### TEXTE À LIRE:
++++++++
Stimuler notre sensibilité pour ne pas oublier notre humanité
Mais My Memory of Us ne parle pas que de l’histoire d’amitié entre ces deux jeunes gens. Elle parle de l’horreur de la Seconde Guerre mondiale, des crimes qui ont été commis, et plus particulièrement de ce qui s’est passé dans le Ghetto de Varsovie.
A travers la poésie distillée tout au long de l’histoire mise en mots par Paul Magrs, l’esthétique très soignée, la magnifique musique de Patryk Scelina, et la voix envoûtante de Patrick Stewart (Star Trek, X-Men…), le studio crée une alchimie qui stimule notre sensibilité et nous empêche d’oublier ce qui a été. Les dialogues stylisés en rébus et yaourt animalcrossinguesque offrent une immersion totale dans cette enfance brutalisée. Et la gorge peut parfois se serrer douloureusement quand on fait le parallèle entre ce qui est raconté et la réalité historique, en contraste avec la douceur de l’évocation d’une amitié aussi forte.
Alors d’accord, des robots à la place des Nazis, c’est un peu simpliste. Mais c’est très efficace pour signifier à quel point l’être humain peut se déshumaniser facilement, sous prétexte de suivre des ordres. Et la couleur rouge pour créer une différence entre les gens, en parallèle avec l’étoile jaune, ne représente rien d’autre que notre capacité à juger sévèrement autrui, agrémenté de l’intolérance caractéristique de l’aveuglement à la diversité de notre espèce. Oui, ces symboliques sont visibles comme un éléphant au milieu du couloir, et c’est bien le deuxième intérêt de My Memory of Us : il est compréhensible par tous, comme une sorte de langage universel qu’il serait temps que nous retrouvions.
« Mamie t’a déjà raconté ça ? »
Si vous avez des enfants, c’est une question qui risque de fuser si vous y jouer avec eux ou devant eux. D’ailleurs, les points évoqués précédemment permettent de discuter des drames de l’Histoire avec eux. Le style cartoon, le format raconté, le yaourt et les rébus, les personnages enfants, la musique… Tout est pensé pour diminuer l’horreur de ce qui est raconté.
Cela en fait un jeu PEGI 7, mais attention : les commandes ne sont pas toujours faciles en terme de prise en main, et il faut savoir lire les sous-titres rapidement pendant les phases narratives. Ou sinon, vous les lirez très vite à voix haute pour eux. Sauf si vos enfants sont bilingues. Là, ils se laisseront bercer par le Professeur X.
++++++++
### EXTRAIT DES DONNÉES:
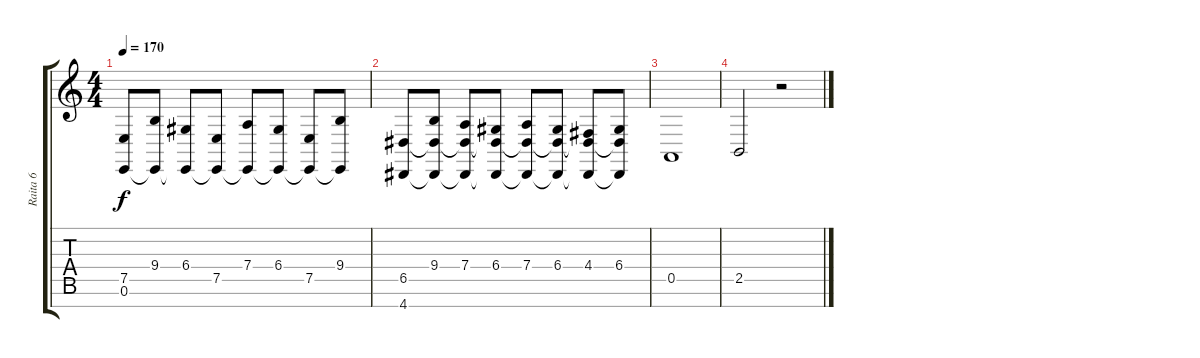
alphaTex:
++++++++
### TÂCHES À RÉALISER:
a - Recopiez fidèlement le passage de la critique du jeu My Memory of Us situé entre « Si vous avez » et « qui est raconté. », ces deux bornes comprises.
b - Poursuivez la critique du jeu My Memory of Us à partir de sa dernière phrase.

### RÉSULTATS DES TÂCHES:
a -
Si vous avez des enfants, c’est une question qui risque de fuser si vous y jouer avec eux ou devant eux. D’ailleurs, les points évoqués précédemment permettent de discuter des drames de l’Histoire avec eux. Le style cartoon, le format raconté, le yaourt et les rébus, les personnages enfants, la musique… Tout est pensé pour diminuer l’horreur de ce qui est raconté.

b -
En famille, My Memory of Us devient un support de dialogue, une porte d’entrée sur ce que veut dire « être humain », sur le côté obscur de l’humanité, et sur l’histoire de votre famille, qu’elle ait été concernée de loin ou de près par la Shoah. Nous avons tous été impactés par la Seconde Guerre mondiale, que l’on soit Juif ou non : la guerre, les dénonciations, les tortures, la déportation, la Résistance, l’Occupation, la survie de nos grands-parents et arrières-grands-parents, la terreur et la mort… C’est un drame universel, total, partagé, qu’il convient de transmettre sans tabou.
Un bel hommage aux survivants et survivantes du Ghetto de Varsovie
Évidemment, certains et certaines peuvent souffler : « encore un jeu sur la Seconde Guerre mondiale ? Ils en ont pas marre ? ». Eh bien non, et heureusement. Au regard de l’actualité politique et sociale de la fin des années 2010, il est plus que nécessaire de se souvenir de ce qu’il s’est passé 80 ans plus tôt, de comment ça s’est passé, et de comment c’est arrivé. Autant l’oubli peut être salvateur sur le court terme, autant affronter ce passé commun à tous, l’assumer ensemble et empêcher que cela recommence, où que ce soit et avec qui que ce soit, devient l’unique solution pour réparer et devenir des êtres humains meilleurs.
Incarner ces deux enfants qui se battent pour survivre, ne pas céder à la folie et à l’absurdité de la situation, nous permet de comprendre comment la tolérance, la coopération et l’amour au sens le plus large, sont le ciment même de notre humanité. Et pour ne rien gâcher, les souvenirs à collecter tout au long de l’histoire rendent hommage aux survivants, aux héroïnes et héros qui ont sauvé tant d’enfants des horreurs qui les attendaient. A nous de faire nos recherches ensuite pour comprendre, apprendre, et ne pas oublier. Ni ces personnes, ni le courage d’être humain.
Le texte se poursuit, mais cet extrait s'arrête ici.